State v. Abrams, ___ N.C. App. ___, 789 S.E.2d 863 (Aug. 2, 2016)

In this drug case, the trial court did not abuse its discretion by admitting expert testimony identifying the substance at issue as marijuana. At trial, Agent Baxter, a forensic scientist with the N.C. State Crime Lab, testified that she examined the substance, conducted relevant tests, and that the substance was marijuana. The Daubert test requires the court to evaluate qualifications, relevance and reliability. In the instant case, the defendant did not dispute Baxter’s credentials or the relevancy of her testimony; he challenged only its reliability. The court noted that Daubert articulated five factors from a nonexhaustive list that can bear on reliability.
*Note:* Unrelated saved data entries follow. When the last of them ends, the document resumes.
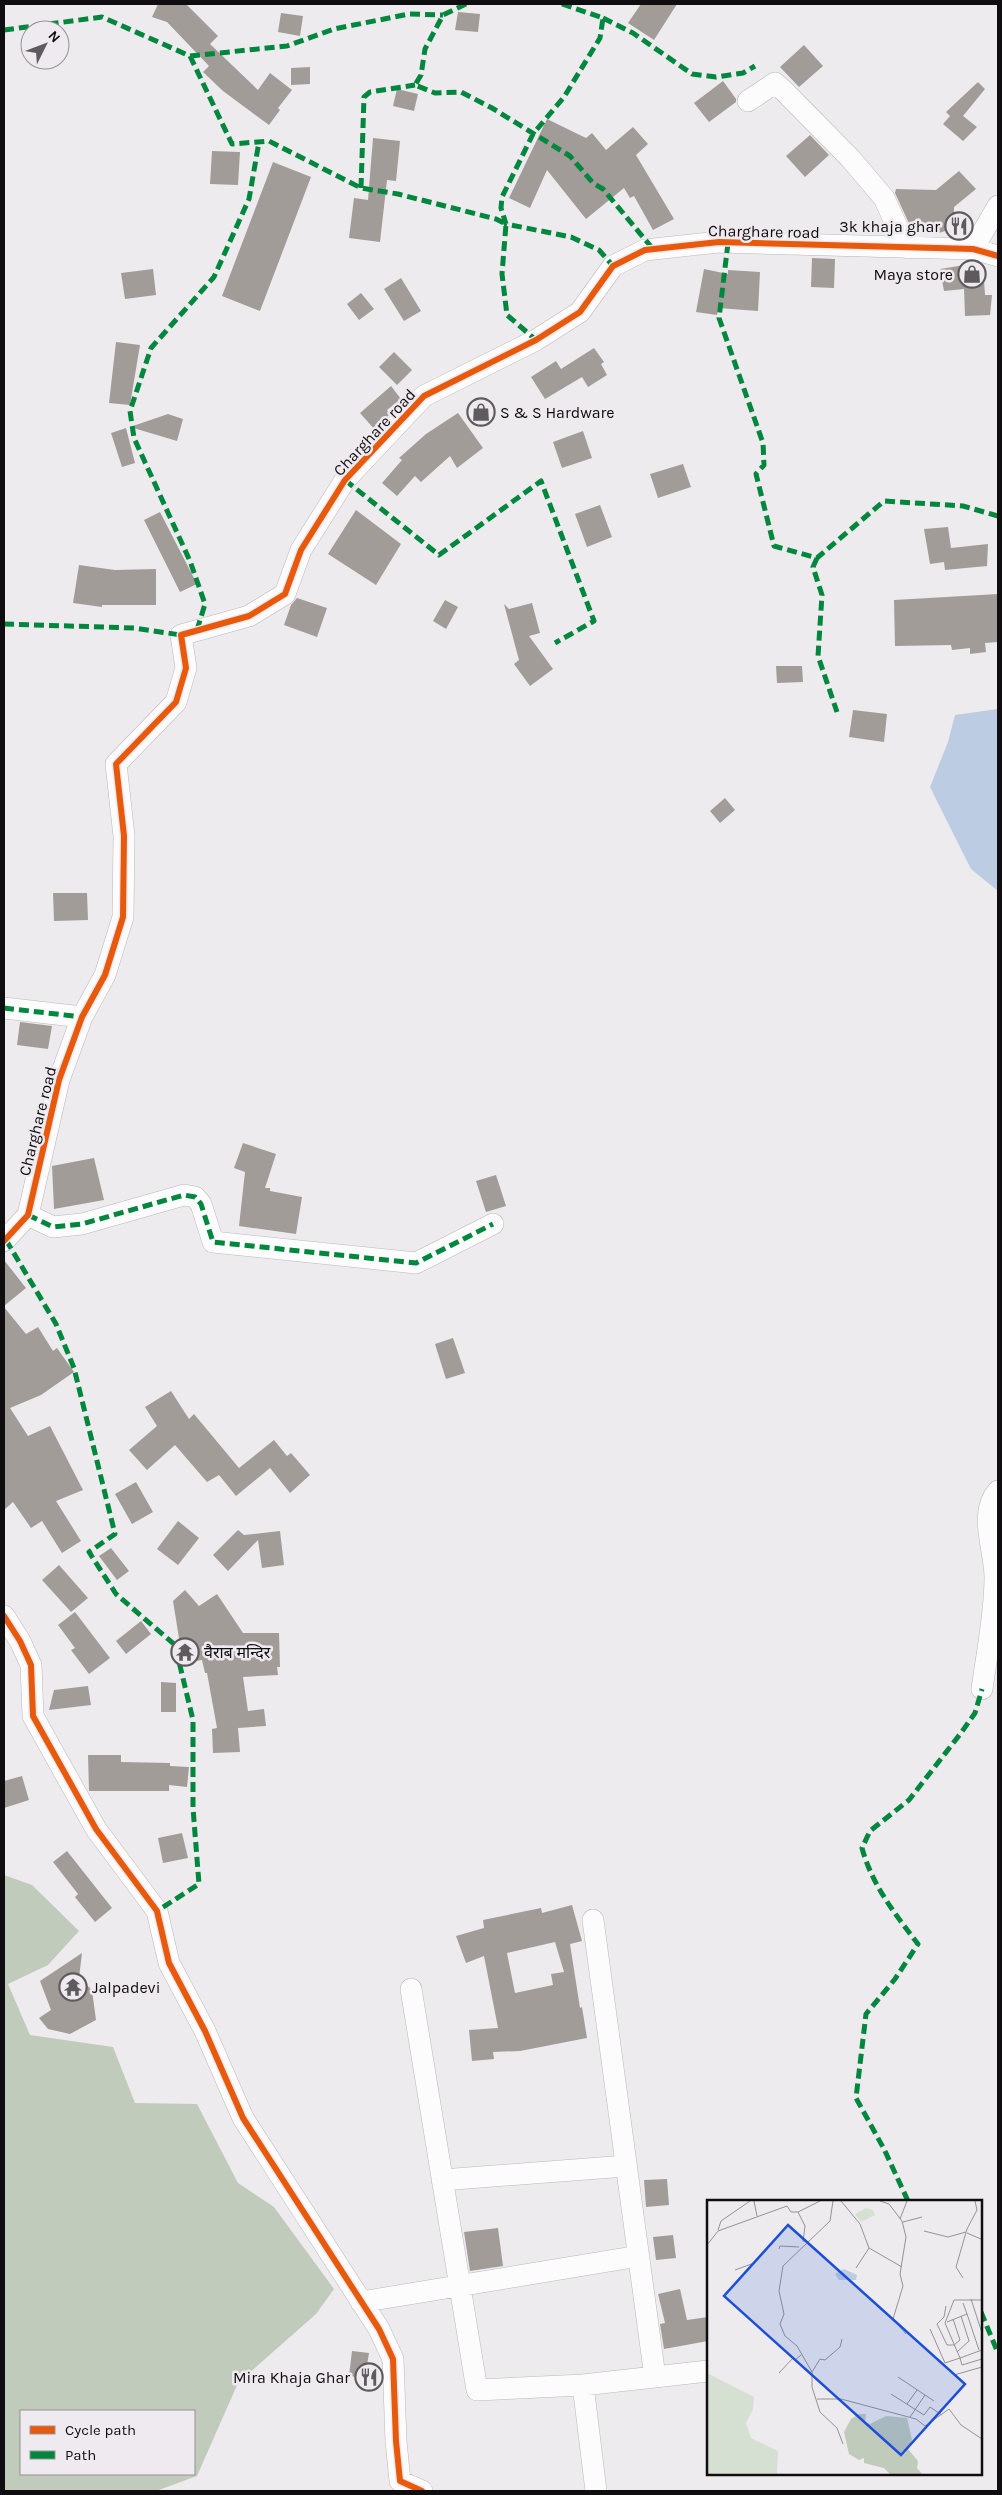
<svg xmlns="http://www.w3.org/2000/svg" width="1002" height="2495" viewBox="0 0 1002 2495" font-family="Karla,'Noto Sans Devanagari',sans-serif">
	<rect width="100%" height="100%" fill="#eeebee"/>
	<path fill="#c0cbbb" fill-rule="evenodd" d="M4 1875 32 1885 79 1931 48 1965 8 1984 30 2035 113 2047 135 2103 197 2104 238 2183 274 2207 334 2289 316 2314 238 2383 197 2476 156 2491H4ZM21 2411H194V2474H21Z"/>
	<path fill="#bccce2" d="M998 709V891L971 869 930 787 948 742 955 715Z"/>
	<path fill="#a29c98" fill-rule="evenodd" d="M158 4H186L218 36 210 44 258 90 270 73 292 90 278 108 280 110 269 125 223 91 203 72 209 66 167 22 152 17Z
		M641 4H677L654 40 628 23Z
		M458 12 480 14 478 32 455 30Z
		M281 13 303 16 300 36 278 32Z
		M804 45 823 66 799 87 780 67Z
		M310 67V84L291 85V68Z
		M723 81 736 99V102L709 122 694 103Z
		M978 82 985 89 963 116 977 127 963 141 943 124 950 116 946 112Z
		M397 89 418 94 414 111 393 106Z
		M547 119 586 138 592 133 606 150 633 127 648 144 636 155 674 219 653 230 634 196 630 198 624 188 586 219 547 170 530 208 509 198Z
		M810 135 829 155 805 177 786 156Z
		M373 138 400 141 396 181 387 180 380 242 349 238 354 198 368 200Z
		M212 151 240 152 238 185 210 184Z
		M273 162 311 177 260 311 222 296Z
		M959 171 976 189 954 207V228L936 234 935 226 913 232 895 193 896 189 936 190Z
		M812 258 835 259 834 288 811 287Z
		M977 263 983 265 985 295H992L990 315 965 316 964 289 944 291 940 269Z
		M153 269 156 295 125 299 121 273Z
		M704 269 728 274V270L760 272 758 311 718 308 717 315 696 312Z
		M401 278 421 311 404 321 384 289Z
		M361 293 374 309 359 320 347 304Z
		M116 342 140 345 130 405 109 403Z
		M594 348 604 362 601 364 607 375 588 387 582 377 545 399 531 377 556 361 561 369Z
		M394 352 412 370 397 385 379 367Z
		M391 386 401 399 387 410 390 414 375 430 360 413Z
		M458 413 483 448 457 468 450 456 421 482 415 476 397 496 382 483 402 460 399 458 426 434Z
		M168 414 183 419 177 441 130 427Z
		M126 428 135 463 122 467 111 433Z
		M583 431 592 458 562 468 553 442Z
		M683 464 691 487 658 498 650 474Z
		M600 505 612 537 587 547 575 514Z
		M356 510 401 544 376 585 328 554Z
		M160 512 197 584 180 592 144 520Z
		M948 527 951 548 988 544 987 566 945 570 944 562 930 564 924 529Z
		M79 565 115 570 156 569V605H102V607L73 603Z
		M998 594V642L985 643 986 652 970 654V648L952 650 951 645 895 646 894 600Z
		M297 598 327 608 317 637 284 625 291 605Z
		M445 600 458 607 446 629 433 621Z
		M532 603 540 633 529 636 553 669 530 686 514 664 519 660 504 604 509 609Z
		M776 666H802L803 682 777 683Z
		M853 710 887 714 884 742 849 737Z
		M725 798 735 810 720 823 710 811Z
		M53 893H87L88 920 54 921Z
		M20 1022 52 1026 48 1049 17 1045Z
		M243 1143 276 1154 265 1188H270V1191L302 1197 296 1234 239 1226 245 1172 234 1168Z
		M94 1158 104 1200 54 1209 52 1166Z
		M496 1175 506 1206 486 1212 476 1181Z
		M4 1260 26 1288 4 1306Z
		M4 1307 26 1334 38 1327 53 1351 57 1348 74 1372 41 1395 10 1408 28 1436 50 1426 83 1490 56 1501 81 1541 62 1553 42 1521 31 1528 13 1502 4 1510Z
		M453 1338 465 1373 446 1379 435 1344Z
		M171 1391 189 1419 194 1414 239 1468 274 1440 287 1456 291 1453 310 1475 290 1493 270 1468 236 1496 219 1475 207 1482 175 1445 147 1470 129 1450 157 1426 145 1407Z
		M136 1482 153 1512 132 1524 115 1494Z
		M178 1521 199 1538 178 1565 157 1549Z
		M238 1530 244 1535 280 1531 284 1565 262 1568 258 1540 228 1571 213 1555Z
		M111 1548 129 1571 117 1580 99 1556Z
		M59 1565 88 1598 71 1612 42 1580Z
		M185 1590 199 1606 217 1594 243 1633H279L280 1667H277L278 1675 243 1677 248 1711 264 1709 266 1726 238 1728 240 1752 213 1753 212 1729 217 1728 207 1673H205L202 1660 183 1663 173 1601Z
		M75 1612 110 1658 89 1674 71 1650 75 1648 58 1625Z
		M141 1621 151 1634 126 1654 116 1641Z
		M161 1682 176 1683V1712H161Z
		M88 1686 91 1705 49 1710 54 1690Z
		M88 1755H121V1762L170 1763V1766L189 1767 187 1787 169 1785V1791H89Z
		M22 1776 29 1800 4 1808V1781Z
		M182 1833 188 1858 163 1863 158 1838Z
		M67 1851 112 1908 95 1922 75 1897 78 1894 53 1862Z
		M572 1905 582 1941 570 1944 580 2008 582 2007 587 2038 520 2051 493 2052 494 2059 472 2061 469 2030 498 2028 484 1956 466 1963 456 1936 484 1928 483 1920 541 1908 542 1913ZM555 1942 564 1972 551 1974 553 1985 515 1993 507 1953Z
		M82 1953 79 1978 92 1990 96 2020 70 2034 48 2029 39 2018 51 2010 40 1981Z
		M667 2179 669 2205 646 2207 644 2180Z
		M498 2228 503 2266 470 2271 464 2232Z
		M673 2235 676 2258 656 2260 653 2237Z
		M680 2289 687 2320 708 2317V2341L664 2349 660 2324 665 2323 658 2294Z
		M352 2351 369 2353 365 2378 349 2376Z"/>
	<g fill="none" stroke-linecap="round" stroke-linejoin="round">
		<g stroke="#bab8ba" stroke-width="22">
			<path id="minor" d="M748 101 775 83 784 91 850 158 884 198 907 248
				M973 249 998 206
				M4 1008 82 1017
				M28 1215 53 1227 82 1224 184 1195 195 1197 201 1204 213 1242 416 1263 493 1224
				M4 1241 28 1215 59 1080 82 1017 105 975 123 917 124 836 116 764 176 702 186 668 181 635 249 616 285 594 301 550 345 480 424 396 536 340 580 312 613 266 645 250 719 242 973 249 998 256
				M4 1616 20 1641 31 1665 33 1716 96 1829 157 1911 169 1963 205 2031 243 2118 379 2329 393 2359 396 2441 400 2481 422 2491
				M982 1689C987 1652 995 1614 995 1577 995 1550 978 1513 998 1491
				M593 1920 655 2377
				M411 1989 477 2390 583 2385 596 2491
				M442 2180 626 2166
				M361 2302 639 2256
				M583 2385 708 2371"/>
		</g>
		<use href="#minor" stroke="#fcfcfc" stroke-width="21"/>
		<path stroke="#00873e" stroke-width="5" stroke-dasharray="10 5" stroke-linecap="butt" d="M466 4 443 15 425 49 421 75 415 85 435 93 461 92 492 108 570 156 593 183 603 189 653 249
			M562 4 603 18 600 38 564 97 533 134 502 197 501 208 506 224 571 237 599 250 613 266
			M603 18 633 33 692 74 716 77 743 73 755 66
			M4 30 102 17 190 56 232 144 269 141 361 188 398 194 496 219 506 224 502 274 507 315 536 340
			M190 56 287 46 334 29 409 14 443 15
			M361 188 364 97 370 92 415 85
			M728 243 719 318 763 443 764 465 756 474 774 546 817 558 884 501 963 506 998 516
			M345 480 439 555 541 481 594 621 555 643
			M817 558 813 567 822 595 818 656 837 712
			M4 624 134 628 181 635
			M197 630 205 604 190 561 134 438 130 411 151 348 214 277 249 199 259 142
			M4 1008 82 1017
			M28 1215 53 1227 82 1224 184 1195 195 1197 201 1204 213 1242 416 1263 493 1224
			M6 1240 56 1324 74 1368 115 1534 89 1552 116 1594 175 1645 193 1720V1808L199 1884 157 1911
			M908 2201 884 2149 856 2098 866 2014 895 1979 918 1944C895 1914 872 1885 862 1848L870 1831 909 1800 961 1733 975 1713 982 1689
			M981 2312 998 2353"/>
		<g stroke="#efeaef" stroke-width="9">
			<path id="cycleway" d="M4 1241 28 1215 59 1080 82 1017 105 975 123 917 124 836 116 764 176 702 186 668 181 635 249 616 285 594 301 550 345 480 424 396 536 340 580 312 613 266 645 250 719 242 973 249 998 256
				M4 1616 20 1641 31 1665 33 1716 96 1829 157 1911 169 1963 205 2031 243 2118 379 2329 393 2359 396 2441 400 2481 422 2491"/>
		</g>
		<use href="#cycleway" stroke="#e8590c" stroke-width="6"/>
	</g>
	<defs>
		<g id="restaurant-ring" transform="scale(1.4375)"><circle r="9.5" fill="#efeaef" stroke="#5d5b5d" stroke-width="1.5"/><path d="M-5-6h1v4h1v-4h1v4h1v-4h1v5L-1.5 .5V6h-2V.5L-5-1ZM5-6V6H3V1.5H1.5Q1.5-4 5-6Z" fill="#5d5b5d"/></g>
		<g id="shop-ring" transform="scale(1.4375)"><circle r="9.5" fill="#efeaef" stroke="#5d5b5d" stroke-width="1.5"/><path d="M-5-2.5h2.3a2.7 3.5 0 0 1 5.4 0H5L5.5 6h-11ZM-1.5-2.5h3a1.5 2.3 0 0 0-3 0Z" fill="#5d5b5d"/></g>
		<g id="temple-ring" transform="scale(1.4375)"><circle r="9.5" fill="#efeaef" stroke="#5d5b5d" stroke-width="1.5"/><path d="M0-6L5-2H3V0L6.5 2.5H4V6H1.5V3h-3V6H-4V2.5H-6.5L-3 0V-2H-5Z" fill="#5d5b5d"/></g>
	</defs>
	<g fill-rule="evenodd">
		<use href="#restaurant-ring" x="959" y="226"/>
		<use href="#shop-ring" x="972" y="274"/>
		<use href="#shop-ring" x="481" y="412"/>
		<use href="#temple-ring" x="185" y="1652"/>
		<use href="#temple-ring" x="73" y="1987"/>
		<use href="#restaurant-ring" x="369" y="2377"/>
	</g>
	<g text-anchor="middle" stroke-width="5" stroke-linejoin="round" paint-order="stroke">
		<g font-size="16" fill="#0f0d0f" stroke="#efeaef" text-anchor="end">
			<text x="940" y="232">3k khaja ghar</text>
			<text x="953" y="280">Maya store</text>
			<text x="500" y="418" text-anchor="start">S &amp; S Hardware</text>
			<text x="204" y="1658" text-anchor="start">वैराब मन्दिर</text>
			<text x="92" y="1993" text-anchor="start">Jalpadevi</text>
			<text x="350" y="2383">Mira Khaja Ghar</text>
		</g>
		<g font-size="16" fill="#0f0d0f" stroke="#efeaef">
			<text transform="translate(764 231) rotate(1)" y="6">Charghare road</text>
			<text transform="translate(374 432) rotate(-47)" y="6">Charghare road</text>
			<text transform="translate(37 1121) rotate(-76)" y="6">Charghare road</text>
		</g>
	</g>
	<g transform="translate(707 2200)">
		<rect width="275" height="275" fill="#eeebee"/>
		<path d="M159 8 166 10 168 15 154 22 148 14ZM0 173 47 197 46 209 39 223 44 238 71 251 70 274H0Z" fill="#d6e0d2"/>
		<path d="M152 214H159L158 222 163 224 179 216 200 218 205 240 201 249 211 261 210 268 215 274H183L177 268 157 263V258L152 260 142 254 137 232 144 219Z" fill="#c0cbbb"/>
		<path d="M137 69 150 75 149 80H132L128 74Z" fill="#bccce2"/>
		<path fill="none" stroke="#959295" stroke-width="1" d="M47 1 50 16M126 1 123 21 76 66 72 91 77 114 73 124 78 136 90 146 105 172V187L113 212 130 228 136 244M134 1 153 24 162 48 195 67M173 1 182 4 195 21 199 37 193 74 196 86 186 119 199 134M91 12 98 26 96 42M193 19 200 1M196 22 215 17M11 30 14 21 43 1M217 31 241 37 259 32M260 33 274 39M0 45 11 31 80 6 84 12H91L113 1M72 49 73 46 92 47M149 68 162 48M28 70 47 63M256 78 249 67 260 29 270 10 268 1M264 99 275 133M275 100H247L238 123 253 158 275 150M239 106 237 117 230 124 240 145H247L253 140 246 119M260 114 272 150M240 122 260 114 256 103M223 129 238 163 253 158 255 165 275 159M250 152 262 141 254 116M105 172 113 159 118 160 133 147 135 139M72 173 86 158 88 160 94 155M247 175 275 167M191 177 227 201M184 194 217 215 223 207 235 215M110 199H134L209 219 218 226 242 209 254 225 275 239M200 204 210 190M203 217 218 195"/>
		<path fill="#1d4ed8" fill-opacity="0.15" stroke="#1d4ed8" stroke-width="2.5" d="M81 25 258 184 194 255 17 96Z"/>
		<rect width="275" height="275" fill="none" stroke="#0f0d0f" stroke-width="2.5"/>
	</g>
	<rect width="1002" height="2495" fill="none" stroke="#0f0d0f" stroke-width="10"/>
	<rect x="20" y="2410" width="175" height="65" fill="#efeaef" stroke="#959295"/>
	<rect x="30" y="2426" width="25" height="8" fill="#e8590c" stroke="#959295"/>
	<text x="65" y="2435" font-size="15" fill="#0f0d0f">Cycle path</text>
	<rect x="30" y="2451" width="25" height="8" fill="#00873e" stroke="#959295"/>
	<text x="65" y="2460" font-size="15" fill="#0f0d0f">Path</text>
	<g transform="translate(45 45) rotate(48)"><circle r="24" fill="#efeaef" stroke="#959295"/>
	<path d="M0-4L9 19L0 12L-9 19Z" fill="#5d5b5d"/>
	<text y="-8" font-size="14" font-weight="bold" text-anchor="middle" fill="#0f0d0f">N</text>
	</g>
</svg>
Those factors however are part of a flexible inquiry and do not form a definitive checklist or test; the trial court is free to consider other factors that may help assess reliability. Additionally, Rule 702 does not mandate any particular procedural requirements for the trial court when exercising its gatekeeping function over expert testimony. Here, Baxter’s testimony established that she analyzed the substance in accordance with State Lab procedures, providing detailed testimony regarding each step in her process. The court concluded: “Based on her detailed explanation of the systematic procedure she employed to identify the substance …, a procedure adopted by the N.C. Lab specifically to analyze and identify marijuana, her testimony was clearly the ‘product of reliable principles and methods’ sufficient to satisfy … Rule 702(a).” The court went on to reject the defendant’s argument that Baxter’s testimony did not establish that she applied the principles and methods reliably to the facts of the case.